* Required work
Some lines hold the string "赤道毛一小跡". Copy all of them from the material that follows.

━━━ Input data ━━━

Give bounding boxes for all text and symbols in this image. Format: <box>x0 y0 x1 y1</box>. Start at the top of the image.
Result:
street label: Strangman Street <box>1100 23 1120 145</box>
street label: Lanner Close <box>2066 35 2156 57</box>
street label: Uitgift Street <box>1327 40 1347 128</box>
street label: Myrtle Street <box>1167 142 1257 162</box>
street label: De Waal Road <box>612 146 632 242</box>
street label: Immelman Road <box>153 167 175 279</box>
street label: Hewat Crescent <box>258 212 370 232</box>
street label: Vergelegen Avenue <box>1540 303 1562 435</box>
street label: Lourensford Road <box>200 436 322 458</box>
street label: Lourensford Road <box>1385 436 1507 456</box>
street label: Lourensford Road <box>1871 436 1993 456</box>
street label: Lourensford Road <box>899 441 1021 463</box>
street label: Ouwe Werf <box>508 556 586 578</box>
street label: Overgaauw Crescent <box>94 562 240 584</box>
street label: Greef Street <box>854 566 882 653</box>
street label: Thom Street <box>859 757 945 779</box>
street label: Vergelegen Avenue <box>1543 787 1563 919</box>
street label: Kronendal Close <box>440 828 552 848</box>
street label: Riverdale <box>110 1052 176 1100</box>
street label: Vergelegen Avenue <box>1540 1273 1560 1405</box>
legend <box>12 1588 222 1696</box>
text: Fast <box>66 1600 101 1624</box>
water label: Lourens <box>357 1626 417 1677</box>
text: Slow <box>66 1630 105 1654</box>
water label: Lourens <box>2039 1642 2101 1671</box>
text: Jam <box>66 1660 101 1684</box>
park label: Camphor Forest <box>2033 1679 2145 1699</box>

━━━
━━━ Input data ━━━

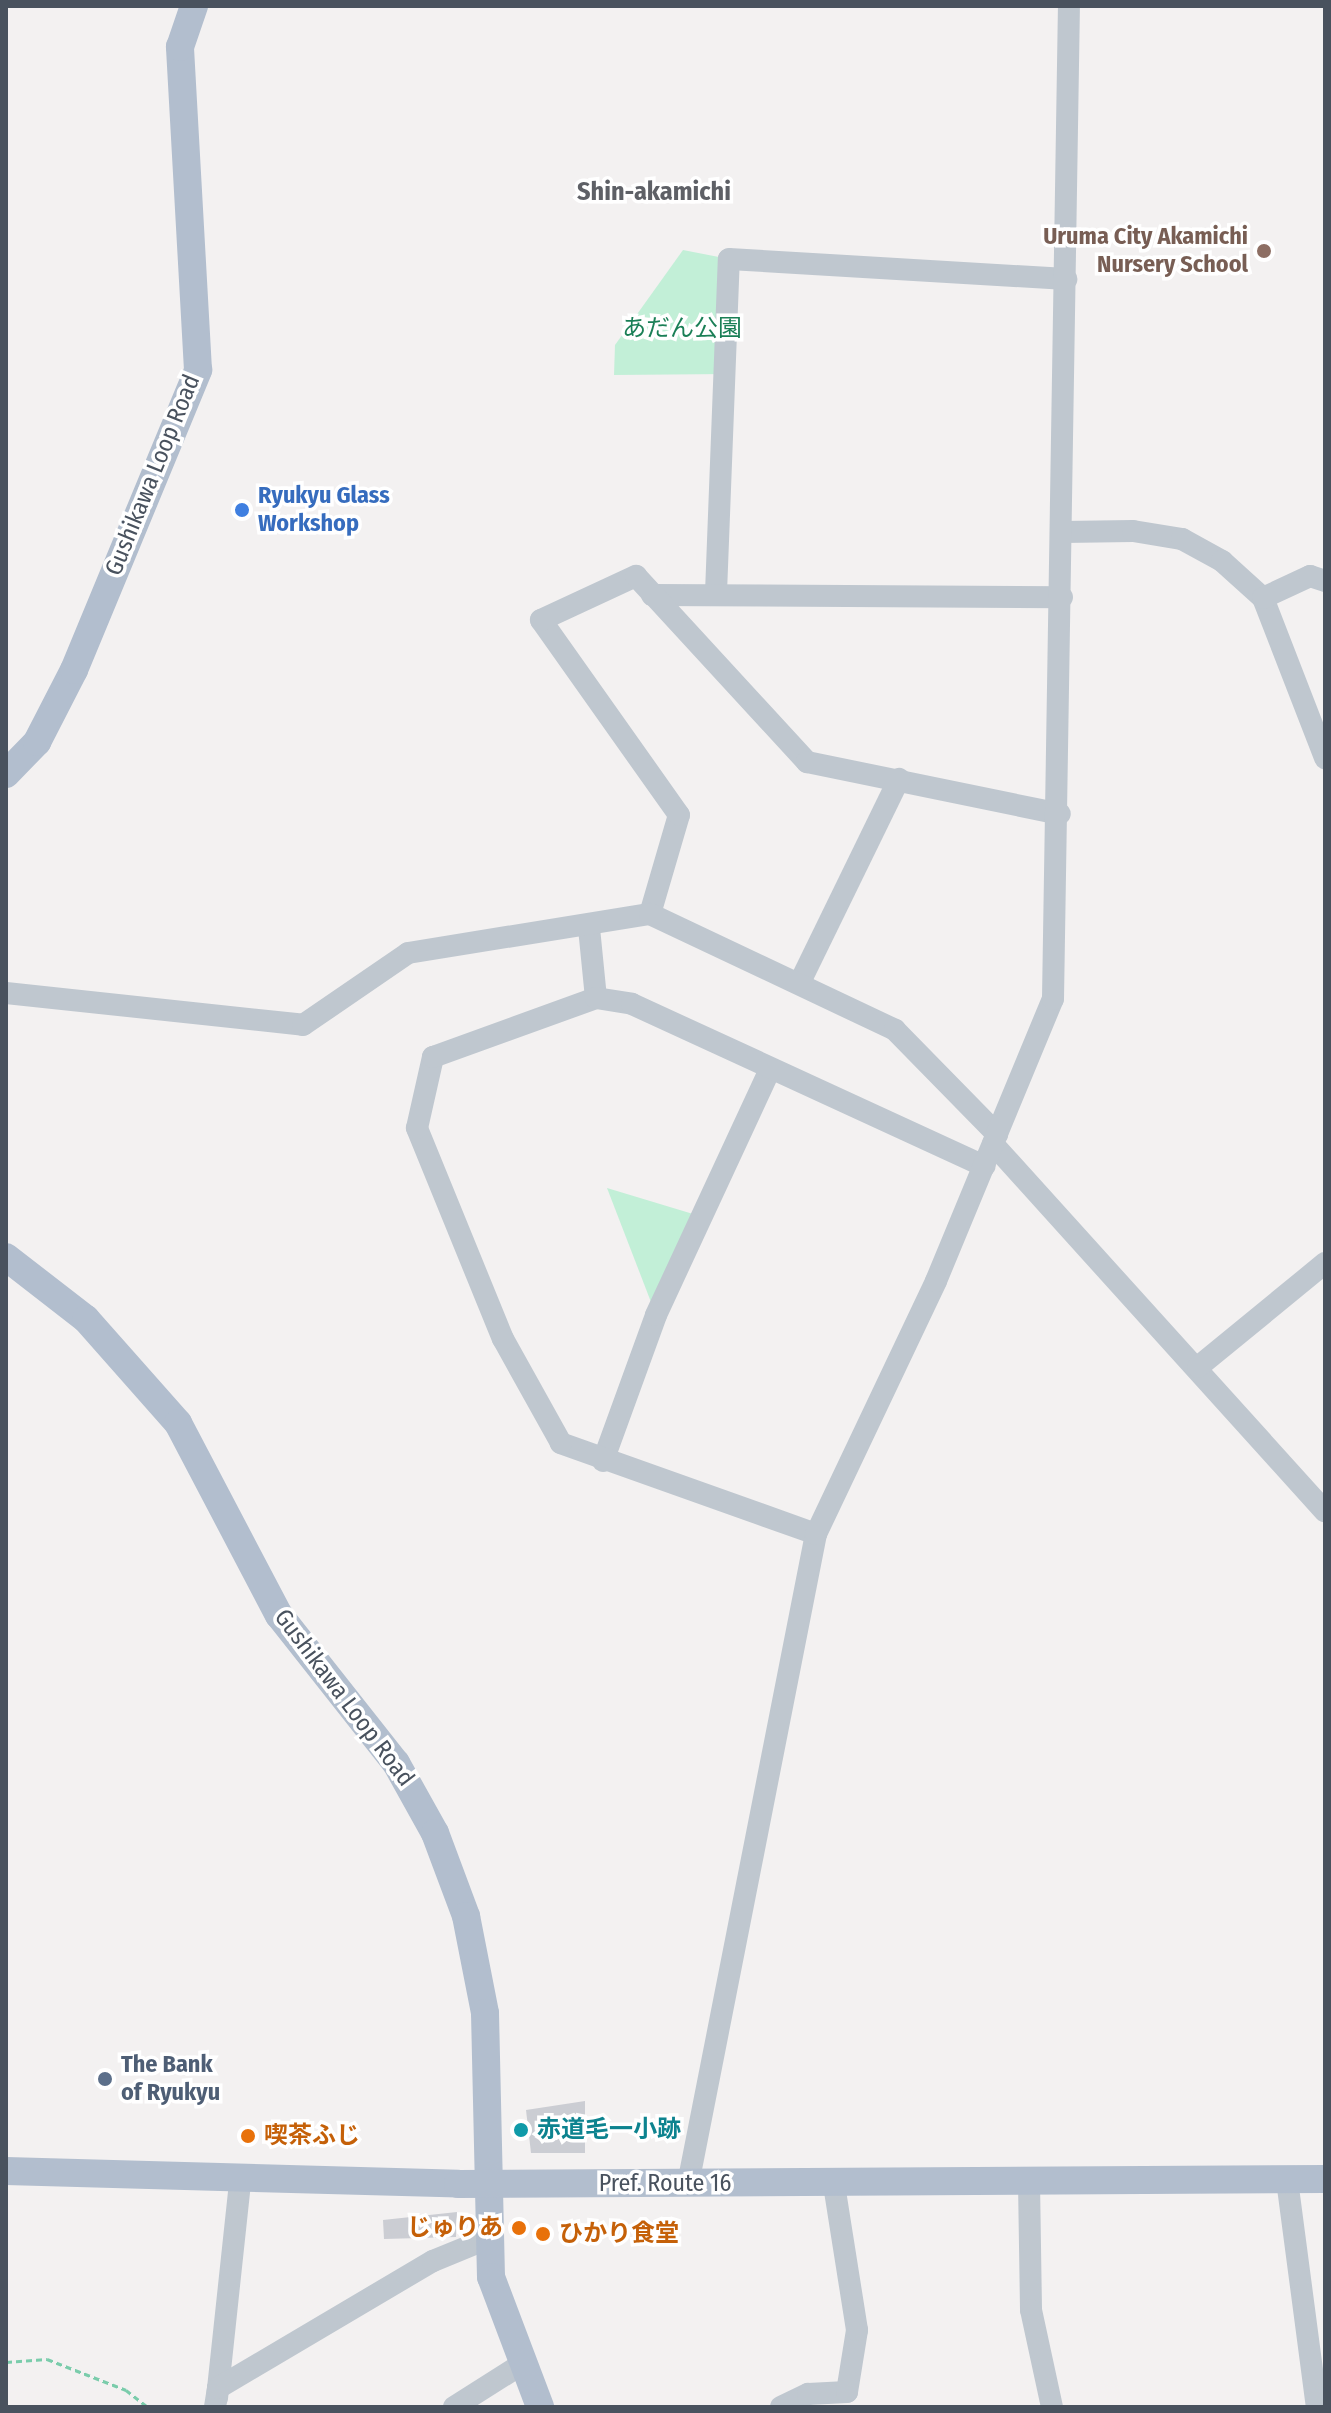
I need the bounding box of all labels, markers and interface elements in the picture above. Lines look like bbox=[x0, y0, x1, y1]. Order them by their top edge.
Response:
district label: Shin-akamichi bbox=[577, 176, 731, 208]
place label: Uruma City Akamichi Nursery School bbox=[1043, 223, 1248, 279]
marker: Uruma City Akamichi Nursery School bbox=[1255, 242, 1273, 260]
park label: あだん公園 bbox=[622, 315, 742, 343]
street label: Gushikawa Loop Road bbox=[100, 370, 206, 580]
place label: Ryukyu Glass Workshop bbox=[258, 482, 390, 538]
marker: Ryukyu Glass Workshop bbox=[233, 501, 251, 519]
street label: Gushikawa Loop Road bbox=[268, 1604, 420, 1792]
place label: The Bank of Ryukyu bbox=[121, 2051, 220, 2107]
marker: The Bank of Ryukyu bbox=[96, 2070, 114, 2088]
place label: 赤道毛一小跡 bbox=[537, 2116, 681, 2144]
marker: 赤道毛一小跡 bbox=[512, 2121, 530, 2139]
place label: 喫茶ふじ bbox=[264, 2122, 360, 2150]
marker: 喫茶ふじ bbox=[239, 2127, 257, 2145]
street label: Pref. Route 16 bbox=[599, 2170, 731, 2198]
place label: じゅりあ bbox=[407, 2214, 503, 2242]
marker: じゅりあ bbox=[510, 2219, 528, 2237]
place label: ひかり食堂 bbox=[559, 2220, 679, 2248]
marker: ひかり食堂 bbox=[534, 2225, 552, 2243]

━━━

* Written reply
place label: 赤道毛一小跡 bbox=[537, 2116, 681, 2144]
marker: 赤道毛一小跡 bbox=[512, 2121, 530, 2139]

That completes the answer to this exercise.